It hides in plain sight, this particular genre. The Candy House is serious fiction, a family history, and a story of computing run amok. Jennifer Egan doesn't go out of her way to remind you of this; she's a more subtle writer than that. But just when you're rolling along with the details of the plot, the overarching nemesis reappears.
The computers are watching, and there's really nothing we can do about it.
I started what I thought would be a quick read, and found myself, once again, in computer dysphoria. Happy For You led me to believe that it was a story about being the other, a theme that has run through many of the novels I've picked up recently.
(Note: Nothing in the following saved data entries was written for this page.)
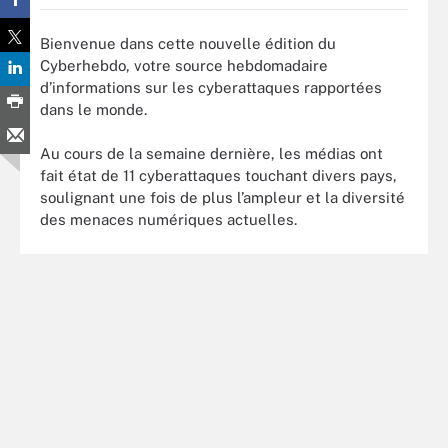
Bienvenue dans cette nouvelle édition du
Cyberhebdo, votre source hebdomadaire
d’informations sur les cyberattaques rapportées
dans le monde.
Au cours de la semaine dernière, les médias ont
fait état de 11 cyberattaques touchant divers pays,
soulignant une fois de plus l’ampleur et la diversité
des menaces numériques actuelles.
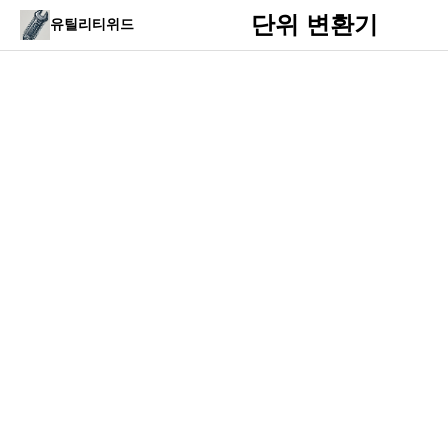
단위 변환기
유틸리티위드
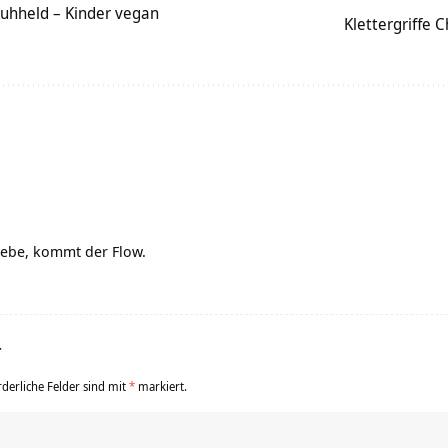
 Kuhheld – Kinder vegan
Klettergriffe 
iebe, kommt der Flow.
r
rderliche Felder sind mit
*
markiert.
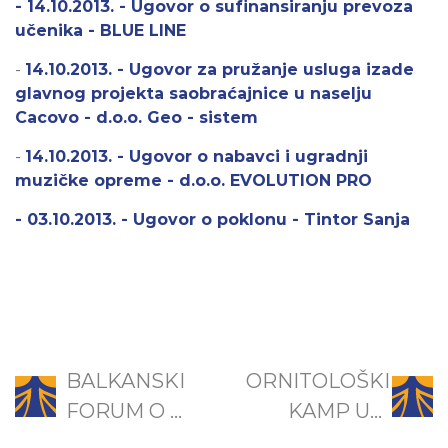
- 14.10.2013. - Ugovor o sufinansiranju prevoza
učenika - BLUE LINE
-
14.10.2013. - Ugovor za pružanje usluga izade
glavnog projekta saobraćajnice u naselju
Cacovo - d.o.o. Geo - sistem
-
14.10.2013. - Ugovor o nabavci i ugradnji
muzičke opreme - d.o.o. EVOLUTION PRO
- 03.10.2013. - Ugovor o poklonu - Tintor Sanja
BALKANSKI
ORNITOLOŠKI
FORUM O ...
KAMP U...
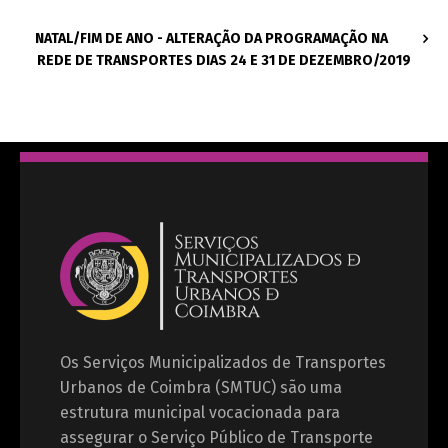
NATAL/FIM DE ANO - ALTERAÇÃO DA PROGRAMAÇÃO NA
REDE DE TRANSPORTES DIAS 24 E 31 DE DEZEMBRO/2019
Os Serviços Municipalizados de Transportes
Urbanos de Coimbra (SMTUC) são uma
estrutura municipal vocacionada para
assegurar o Serviço Público de Transporte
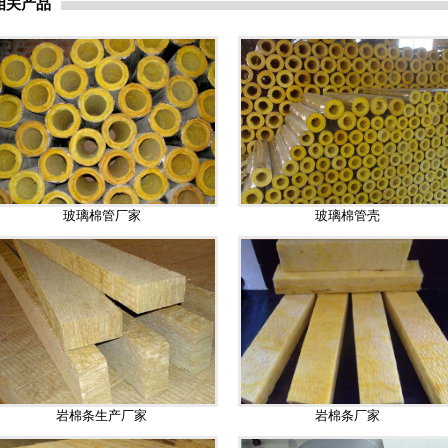
相关产品
玻璃棉管厂家
玻璃棉管壳
岩棉条生产厂家
岩棉条厂家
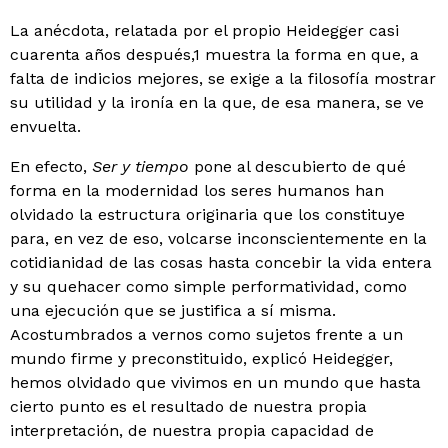
La anécdota, relatada por el propio Heidegger casi
cuarenta años después,1 muestra la forma en que, a
falta de indicios mejores, se exige a la filosofía mostrar
su uti­lidad y la ironía en la que, de esa manera, se ve
envuelta.
En efecto,
Ser
y tiempo
pone al descubierto de qué
for­ma en la modernidad los seres humanos han
olvidado la estructura originaria que los constituye
para, en vez de eso, volcarse inconscientemente en la
cotidianidad de las cosas hasta concebir la vida entera
y su quehacer como simple performatividad, como
una ejecución que se jus­tifica a sí misma.
Acostumbrados a vernos como sujetos frente a un
mundo firme y preconstituido, explicó Hei­degger,
hemos olvidado que vivimos en un mundo que hasta
cierto punto es el resultado de nuestra propia
interpretación, de nuestra propia capacidad de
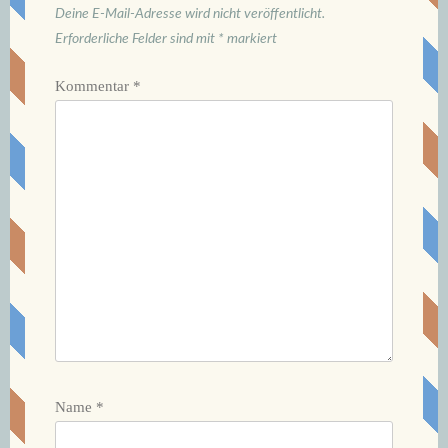
Deine E-Mail-Adresse wird nicht veröffentlicht.
Erforderliche Felder sind mit
*
markiert
Kommentar
*
Name
*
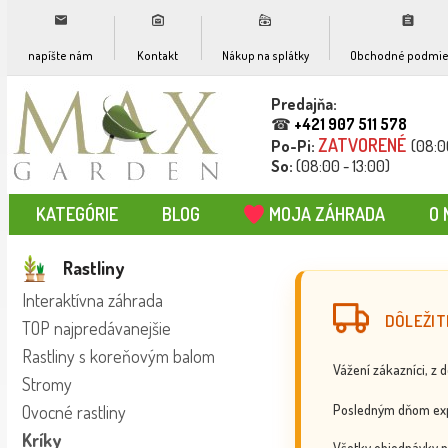
napíšte nám
Kontakt
Nákup na splátky
Obchodné podmie
Predajňa:
☎
+421 907 511 578
ZATVORENÉ
Po-Pi:
(08:0
So:
(08:00 - 13:00)
KATEGÓRIE
BLOG
MOJA ZÁHRADA
O 
Rastliny
Interaktívna záhrada
DÔLEŽIT
TOP najpredávanejšie
Rastliny s koreňovým balom
Vážení zákazníci, z 
Stromy
Posledným dňom exp
Ovocné rastliny
Kríky
Všetky objednávky p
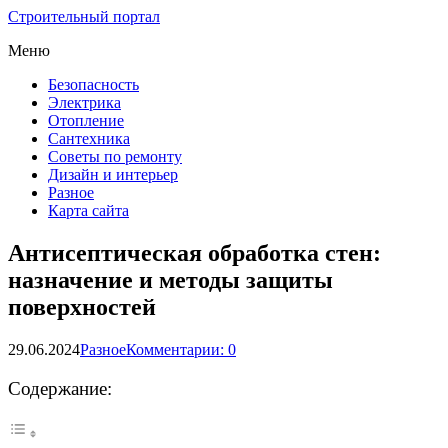
Строительный портал
Меню
Безопасность
Электрика
Отопление
Сантехника
Советы по ремонту
Дизайн и интерьер
Разное
Карта сайта
Антисептическая обработка стен:
назначение и методы защиты
поверхностей
29.06.2024
Разное
Комментарии: 0
Содержание:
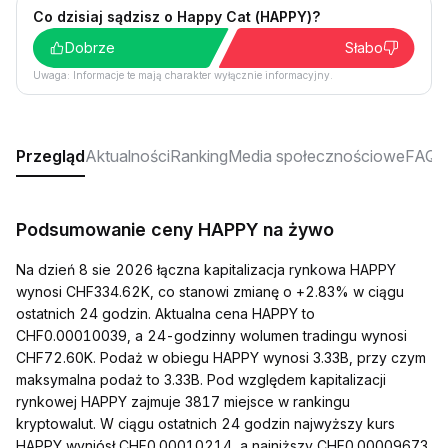
Co dzisiaj sądzisz o Happy Cat (HAPPY)?
Dobrze
Słabo
Uwaga: Informacje te mają charakter wyłącznie informacyjny.
Przegląd
Aktualności
Ranking
Media społecznościowe
FAQ
Podsumowanie ceny HAPPY na żywo
Na dzień 8 sie 2026 łączna kapitalizacja rynkowa HAPPY
wynosi CHF334.62K, co stanowi zmianę o +2.83% w ciągu
ostatnich 24 godzin. Aktualna cena HAPPY to
CHF0.00010039, a 24-godzinny wolumen tradingu wynosi
CHF72.60K. Podaż w obiegu HAPPY wynosi 3.33B, przy czym
maksymalna podaż to 3.33B. Pod względem kapitalizacji
rynkowej HAPPY zajmuje 3817 miejsce w rankingu
kryptowalut. W ciągu ostatnich 24 godzin najwyższy kurs
HAPPY wyniósł CHF0.00010214, a najniższy CHF0.00009673.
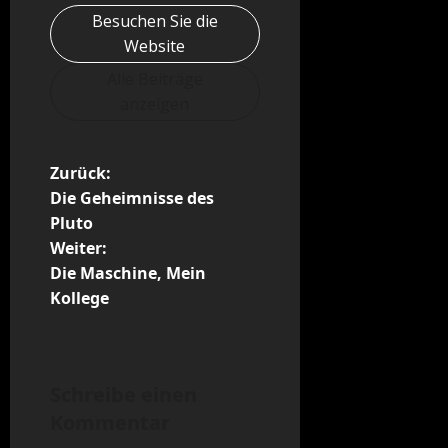
Besuchen Sie die
Website
Alle Beiträge
anzeigen
B
Zurück:
Die Geheimnisse des
e
Pluto
Weiter:
i
Die Maschine, Mein
t
Kollege
r
a
Schreibe einen
Kommentar
g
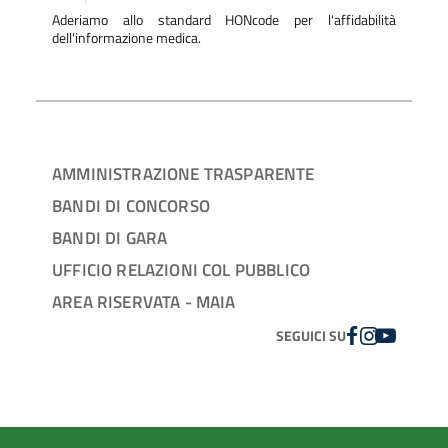
Aderiamo allo standard HONcode per l'affidabilità
dell'informazione medica.
AMMINISTRAZIONE TRASPARENTE
BANDI DI CONCORSO
BANDI DI GARA
UFFICIO RELAZIONI COL PUBBLICO
AREA RISERVATA - MAIA
FACEBOOK
INSTAGRAM
YOUTUBE
SEGUICI SU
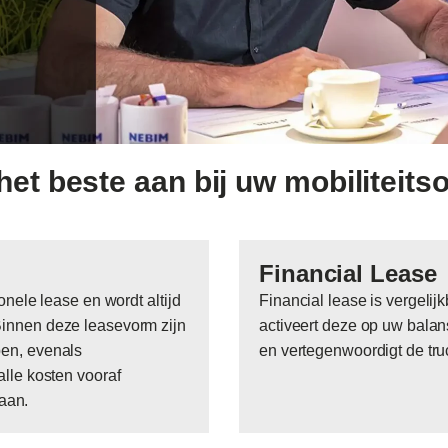
 het beste aan bij uw mobiliteit
Financial Lease
onele lease en wordt altijd
Financial lease is vergelij
Binnen deze leasevorm zijn
activeert deze op uw balans
pen, evenals
en vertegenwoordigt de tru
lle kosten vooraf
taan.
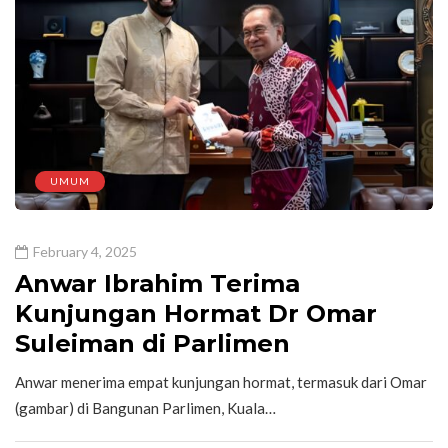
UMUM
February 4, 2025
Anwar Ibrahim Terima
Kunjungan Hormat Dr Omar
Suleiman di Parlimen
Anwar menerima empat kunjungan hormat, termasuk dari Omar
(gambar) di Bangunan Parlimen, Kuala…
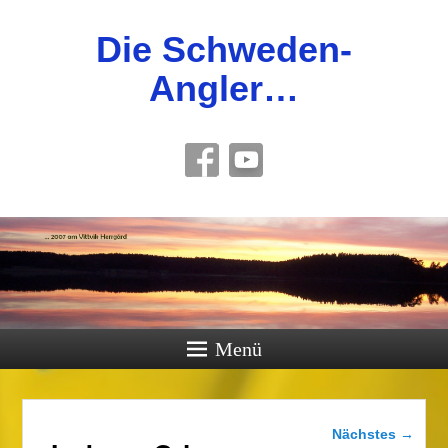
Die Schweden-
Angler…
Menü
Bilder-
Nächstes →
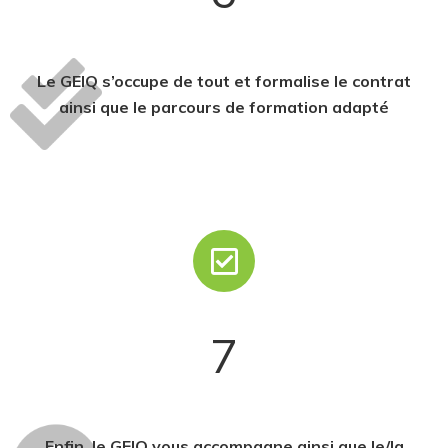
Le GEIQ s’occupe de tout et formalise le contrat
ainsi que le parcours de formation adapté
7
Enfin, le GEIQ vous accompagne ainsi que le/la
We Are Not Like Them and Hell of a Book explore otherness deeply, beautifully, and terrifyingly. If An Egyptian Cannot Speak English reduces the concept to bare bones, leaving the reader with no answers, and lots of confusion. The concept is intriguing, and I've been noodling it around in my brain for quite a while (being housebound leads to prolonged periods of deep thought - followed by ice cream).
Happy For you brought me right back to the reach of the World Wide Web, its intrusive data collection, its inability to shield those who want to remain anonymous, it's insistence of mining the depths of what makes a human a human.
And sitting on the comfy chair in the afternoon sunlight, I realized that I had had my own encounter with a sentient computer, right here in my library. I posted about it. Linda and Olga commented about it. It's become dishearteningly real.
We have given the machines too much power. They decide when they need to update (always when you just need to quickly print something out). The decide how to store your data. They track your habits and communicate between themselves so that what you do on your desktop becomes fodder for your phone.
I'm debating whether to keep reading this book.
I might switch it out for a plain old double murder in the English countryside. That would be more soothing.